In his work the Didascalicon (c. 1125), one of the classic theological texts of the twelfth-century renaissance, Hugh of St. Victor lays out an integrated view of human knowledge, insisting upon the need for a scientific pursuit of the traditional arts in order to relieve life’s physical weaknesses and to restore humans’ union with the divine Wisdom. Unusually, as well discussing the traditional pedagogic categories of the trivium and quadrivium, he includes sections on the practical and mechanical arts (such as commerce and agriculture).
In his discussion of the process of study, Hugh also gives us an intriguing peek at his own school days:
I recall that when I was still a schoolboy . . . how many times each day I would make myself pay out the debt of my little bits of wisdom, which, thanks to their shortness, I had noted down in one or two words on a page, so that I might keep a mindful hold on the solutions, and even the number, of practically all the thoughts, questions, and objections which I had learned . . .
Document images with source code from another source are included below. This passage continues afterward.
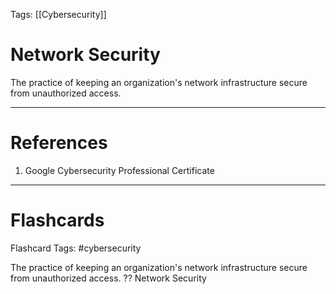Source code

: Tags: [[Cybersecurity]]
# Network Security

The practice of keeping an organization's network infrastructure secure from unauthorized access.

---
# References

1. Google Cybersecurity Professional Certificate

---
# Flashcards

Flashcard Tags: #cybersecurity 

The practice of keeping an organization's network infrastructure secure from unauthorized access.
??
Network Security
<!--SR:!2024-05-04,5,250!2024-05-04,2,210-->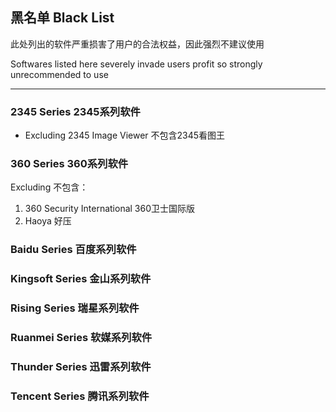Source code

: ## 黑名单   Black List

此处列出的软件严重损害了用户的合法权益，因此强烈不建议使用

Softwares listed here severely invade users profit so strongly unrecommended to use

---

### 2345 Series   2345系列软件

* Excluding 2345 Image Viewer   不包含2345看图王

### 360 Series   360系列软件

Excluding   不包含：

1. 360 Security International   360卫士国际版
2. Haoya   好压

### Baidu Series   百度系列软件

### Kingsoft Series  金山系列软件

### Rising Series   瑞星系列软件

### Ruanmei Series   软媒系列软件

### Thunder Series   迅雷系列软件

### Tencent Series   腾讯系列软件



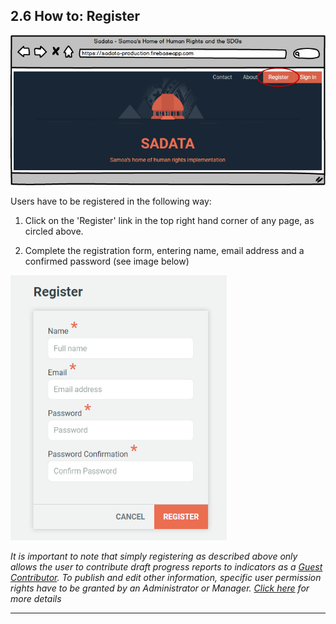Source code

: ## 2.6 How to: Register

![](../assets/Registration.png)

Users have to be registered in the following way:

1. Click on the 'Register' link in the top right hand corner of any page, as circled above.

2. Complete the registration form, entering name, email address and a confirmed password (see image below)

![](../assets/Register_form.png)

_It is important to note that simply registering as described above only allows the user to contribute draft progress reports to indicators as a [Guest Contributor](../howto/reporting-and-follow-up.md). To publish and edit other information, specific user permission rights have to be granted by an Administrator or Manager. [Click here](../members/users-admin.md) for more details_

---

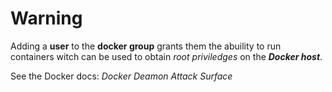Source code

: # Warning

Adding a **user** to the **docker group** grants them the abuility to run containers
witch can be used to obtain *root priviledges* on the ***Docker host***. 

See the Docker docs: *Docker Deamon Attack Surface*

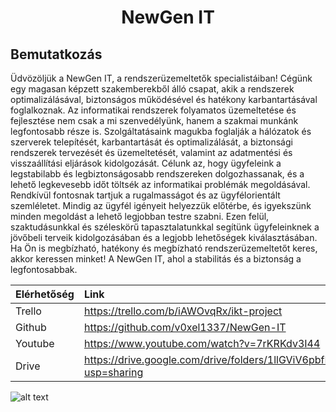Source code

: <h1 align="center">NewGen IT</h1>

## Bemutatkozás

Üdvözöljük a NewGen IT, a rendszerüzemeltetők specialistáiban!
Cégünk egy magasan képzett szakemberekből álló csapat, akik a rendszerek optimalizálásával, biztonságos működésével és hatékony karbantartásával foglalkoznak. Az informatikai rendszerek folyamatos üzemeltetése és fejlesztése nem csak a mi szenvedélyünk, hanem a szakmai munkánk legfontosabb része is.
Szolgáltatásaink magukba foglalják a hálózatok és szerverek telepítését, karbantartását és optimalizálását, a biztonsági rendszerek tervezését és üzemeltetését, valamint az adatmentési és visszaállítási eljárások kidolgozását. Célunk az, hogy ügyfeleink a legstabilabb és legbiztonságosabb rendszereken dolgozhassanak, és a lehető legkevesebb időt töltsék az informatikai problémák megoldásával.
Rendkívül fontosnak tartjuk a rugalmasságot és az ügyfélorientált szemléletet. Mindig az ügyfél igényeit helyezzük előtérbe, és igyekszünk minden megoldást a lehető legjobban testre szabni. Ezen felül, szaktudásunkkal és széleskörű tapasztalatunkkal segítünk ügyfeleinknek a jövőbeli terveik kidolgozásában és a legjobb lehetőségek kiválasztásában.
Ha Ön is megbízható, hatékony és megbízható rendszerüzemeltetőt keres, akkor keressen minket! A NewGen IT, ahol a stabilitás és a biztonság a legfontosabbak.

Elérhetőség | Link
| :--- | :--- 
Trello  | https://trello.com/b/iAWOvqRx/ikt-project
Github  | https://github.com/v0xel1337/NewGen-IT
Youtube | https://www.youtube.com/watch?v=7rKRKdv3I44
Drive  | https://drive.google.com/drive/folders/1llGViV6pbfRk8uKcgMYHAoK6rNHa8p3c?usp=sharing

![alt text](https://raw.githubusercontent.com/v0xel1337/NewGen-IT/main/Vide%C3%B3%20Anyagok/Logo.PNG?token=GHSAT0AAAAAACAVMF7QEANQHF3UQ42F5GD4ZBCVPVA)
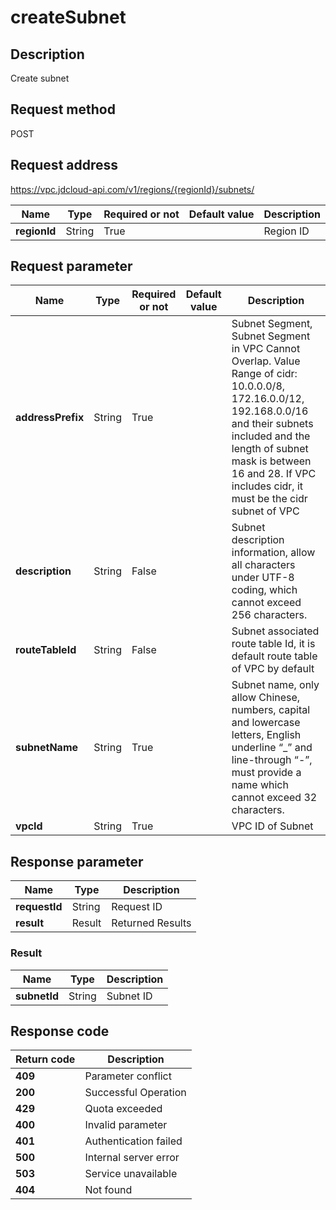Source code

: # createSubnet


## Description
Create subnet

## Request method
POST

## Request address
https://vpc.jdcloud-api.com/v1/regions/{regionId}/subnets/

|Name|Type|Required or not|Default value|Description|
|---|---|---|---|---|
|**regionId**|String|True| |Region ID|

## Request parameter
|Name|Type|Required or not|Default value|Description|
|---|---|---|---|---|
|**addressPrefix**|String|True| |Subnet Segment, Subnet Segment in VPC Cannot Overlap. Value Range of cidr: 10.0.0.0/8, 172.16.0.0/12, 192.168.0.0/16 and their subnets included and the length of subnet mask is between 16 and 28. If VPC includes cidr, it must be the cidr subnet of VPC|
|**description**|String|False| |Subnet description information, allow all characters under UTF-8 coding, which cannot exceed 256 characters.|
|**routeTableId**|String|False| |Subnet associated route table Id, it is default route table of VPC by default|
|**subnetName**|String|True| |Subnet name, only allow Chinese, numbers, capital and lowercase letters, English underline “_” and line-through “-”, must provide a name which cannot exceed 32 characters.|
|**vpcId**|String|True| |VPC ID of Subnet|


## Response parameter
|Name|Type|Description|
|---|---|---|
|**requestId**|String|Request ID|
|**result**|Result|Returned Results|


### Result
|Name|Type|Description|
|---|---|---|
|**subnetId**|String|Subnet ID|

## Response code
|Return code|Description|
|---|---|
|**409**|Parameter conflict |
|**200**|Successful Operation|
|**429**|Quota exceeded|
|**400**|Invalid parameter|
|**401**|Authentication failed|
|**500**|Internal server error|
|**503**|Service unavailable|
|**404**|Not found|
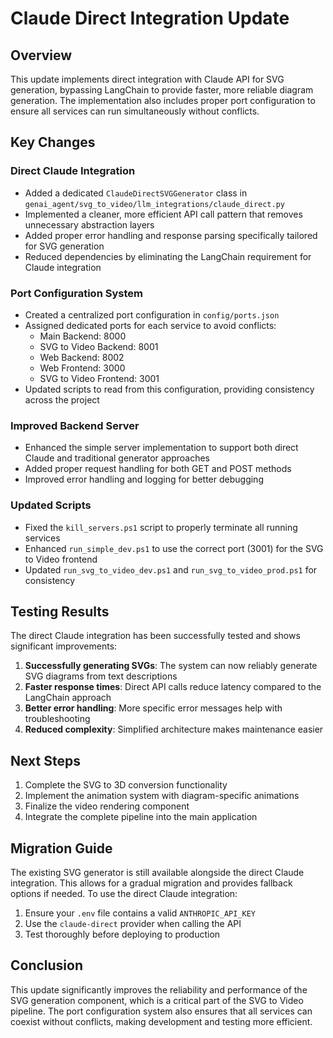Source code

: # Claude Direct Integration Update

## Overview

This update implements direct integration with Claude API for SVG generation, bypassing LangChain to provide faster, more reliable diagram generation. The implementation also includes proper port configuration to ensure all services can run simultaneously without conflicts.

## Key Changes

### Direct Claude Integration

- Added a dedicated `ClaudeDirectSVGGenerator` class in `genai_agent/svg_to_video/llm_integrations/claude_direct.py`
- Implemented a cleaner, more efficient API call pattern that removes unnecessary abstraction layers
- Added proper error handling and response parsing specifically tailored for SVG generation
- Reduced dependencies by eliminating the LangChain requirement for Claude integration

### Port Configuration System

- Created a centralized port configuration in `config/ports.json`
- Assigned dedicated ports for each service to avoid conflicts:
  - Main Backend: 8000
  - SVG to Video Backend: 8001
  - Web Backend: 8002
  - Web Frontend: 3000
  - SVG to Video Frontend: 3001
- Updated scripts to read from this configuration, providing consistency across the project

### Improved Backend Server

- Enhanced the simple server implementation to support both direct Claude and traditional generator approaches
- Added proper request handling for both GET and POST methods
- Improved error handling and logging for better debugging

### Updated Scripts

- Fixed the `kill_servers.ps1` script to properly terminate all running services
- Enhanced `run_simple_dev.ps1` to use the correct port (3001) for the SVG to Video frontend
- Updated `run_svg_to_video_dev.ps1` and `run_svg_to_video_prod.ps1` for consistency

## Testing Results

The direct Claude integration has been successfully tested and shows significant improvements:

1. **Successfully generating SVGs**: The system can now reliably generate SVG diagrams from text descriptions
2. **Faster response times**: Direct API calls reduce latency compared to the LangChain approach
3. **Better error handling**: More specific error messages help with troubleshooting
4. **Reduced complexity**: Simplified architecture makes maintenance easier

## Next Steps

1. Complete the SVG to 3D conversion functionality
2. Implement the animation system with diagram-specific animations
3. Finalize the video rendering component
4. Integrate the complete pipeline into the main application

## Migration Guide

The existing SVG generator is still available alongside the direct Claude integration. This allows for a gradual migration and provides fallback options if needed. To use the direct Claude integration:

1. Ensure your `.env` file contains a valid `ANTHROPIC_API_KEY`
2. Use the `claude-direct` provider when calling the API
3. Test thoroughly before deploying to production

## Conclusion

This update significantly improves the reliability and performance of the SVG generation component, which is a critical part of the SVG to Video pipeline. The port configuration system also ensures that all services can coexist without conflicts, making development and testing more efficient.
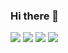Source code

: ### Hi there 👋

<!--
**osho-m/osho-m** is a ✨ _special_ ✨ repository because its `README.md` (this file) appears on your GitHub profile.

Here are some ideas to get you started:

- 🔭 I’m currently working on ...
- 🌱 I’m currently learning ...
- 👯 I’m looking to collaborate on ...
- 🤔 I’m looking for help with ...
- 💬 Ask me about ...
- 📫 How to reach me: ...
- 😄 Pronouns: ...
- ⚡ Fun fact: ...
-->


<img src="https://github-readme-stats.vercel.app/api/pin/?username=osho-m&repo=Case-Study&theme=buefy"/>

<img src="https://github-readme-stats.vercel.app/api?username=osho-m&show_icons=true&theme=buefy"/>

<img src="https://github-readme-stats.vercel.app/api/top-langs?username=osho-m&layout=compact&theme=buefy"/>

<img src="https://github-readme-streak-stats.herokuapp.com/?user=osho-m&theme=buefy"/>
I laid out pebbles for numbers, and I marked the pavement with black coals, and, by a model places right before my eyes, I plainly showed what difference there is between an obtuse-angled, a right-angled, and an acute-angled triangle. Whether or not an equilateral parallelogram would yield the same area as a square when two of its sides were multiplied together, I learned by walking both figures and measuring them with my feet. Often I kept watch outdoors through the winter nights like one of the fixed stars by which we measure time. Often I used to bring out my strings, stretched to their number on the wooden frame, both that I might note with my ear the difference among the tones and that I might at the same time delight my soul with the sweetness of the sound.
These were boyish pursuits to be sure, yet not without their utility for me . . .But I do not reveal these things to you in order to parade my knowledge, which is either nothing at all or very little, but in order to show you that the man who moves along step by step is the one who moves along best, not like some who fall head over heels when they wish to make a great leap ahead.
– Hugh of St. Victor, Didascalicon, Book VI, ch. 3
(trans. by Jerome Taylor)
The image of a medieval geometry lesson is from BL Burney 275 f. 293r, a 14th-century copy of a Latin translation of Euclid’s Elementa.